Drożyzna, ale premier Morawiecki dołoży Polakom. “Wszyscy skorzystają”


Flickr ilustracja

Drożyzna ogarnęła całą Polskę, a będzie jeszcze gorzej. Mateusz Morawiecki zapowiada, że w przeciągu kilku dni pomoże Polakom. Mamy poznać konkretne rozwiązania w związku z drożejącymi cenami m.in. energii elektrycznej i żywności. Pomoc ma ruszyć już w grudniu. Szef rządu uspokaja, że wszyscy zyskają na rządowym wsparciu.

Podczas konferencji prasowej dziennikarz zapytał Morawieckiego, czy sprawa tzw. tarczy inflacyjnej jest nada aktualna…
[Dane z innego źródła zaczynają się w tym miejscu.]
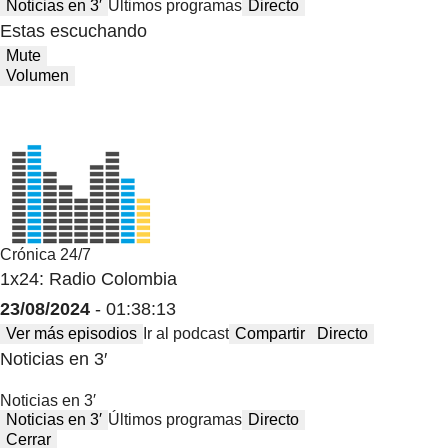
Noticias en 3′
Últimos programas
Directo
Estas escuchando
Mute
Volumen
Crónica 24/7
1x24: Radio Colombia
23/08/2024
- 01:38:13
Ver más episodios
Ir al podcast
Compartir
Directo
Noticias en 3′
Noticias en 3′
Noticias en 3′
Últimos programas
Directo
Cerrar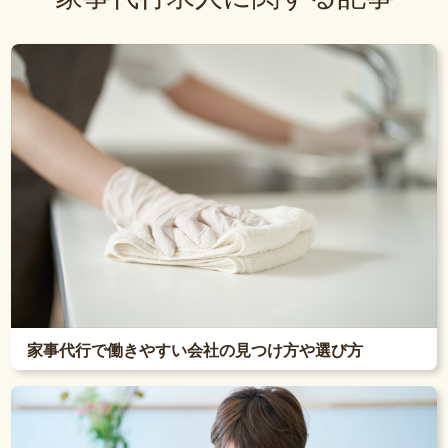
家事代行で働きやすい会社の見つけ方や選び方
– Tak. W ciągu kilku dni chcemy zaprezentować pakiet rozwiązań wspierających Polaków, zwłaszcza mniej zamożną część społeczeństwa. To ma być tarcza, która częściowo zamortyzuje wzrost cen ciepła, gazu, paliw czy żywności. Będą to działania skierowane w pierwszej kolejności do grup szczególnie wrażliwych, czyli gospodarstw o niskich i średnich dochodach, ale z niektórych skorzystają wszyscy Polacy. Znaczna część instrumentów zacznie działać jeszcze w grudniu – zapowiedział.
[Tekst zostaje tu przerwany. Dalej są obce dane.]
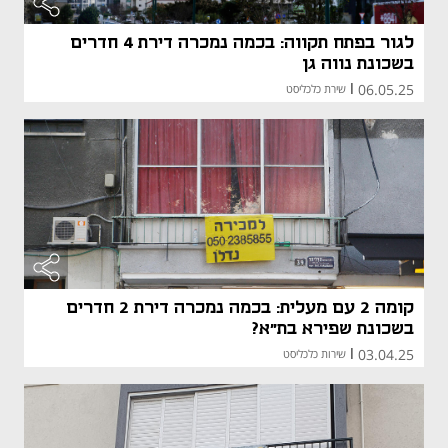
לגור בפתח תקווה: בכמה נמכרה דירת 4 חדרים
בשכונת נווה גן
06.05.25
|
שירת כלכליסט
קומה 2 עם מעלית: בכמה נמכרה דירת 2 חדרים
בשכונת שפירא בת"א?
03.04.25
|
שירות כלכליסט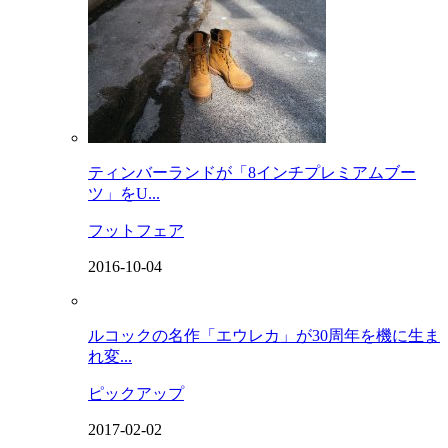
ティンバーランドが「8インチプレミアムブー
ツ」をU...
フットフェア
2016-10-04
ルコックの名作「エウレカ」が30周年を機に生ま
れ変...
ピックアップ
2017-02-02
Z wypowiedzi premiera wynika, że w ramach nowego świadczenia, które ma zrekompensować wzrost cen energii, zostanie zastosowane kryterium dochodowe w gospodarstwie domowym.

– Warto też zaznaczyć że ceny energii bardzo znacząco przekładają się na wzrost cen ogółem. A przyczyną wzrostu cen energii są manipulacje cenowe i szantaż gazowy Rosji oraz polityka klimatyczna UE, która wywindowała koszty uprawnień do emisji CO2 – stwierdził premier, wykluczając tym samym winę rządu za katastrofę na rynku.

Według doniesień, kwota dopłat do energii w ramach przygotowywanej tarczy antyinflacyjnej, ma wynieść od 324 zł do 876 zł. Kwota przeznaczona na dotacje ma zwiększać się co roku, od około 1,5 mld zł w 2022 roku do około 1,7 mld zł w 2031 roku – podaje se.pl. Więcej szczegółów poznamy niebawem.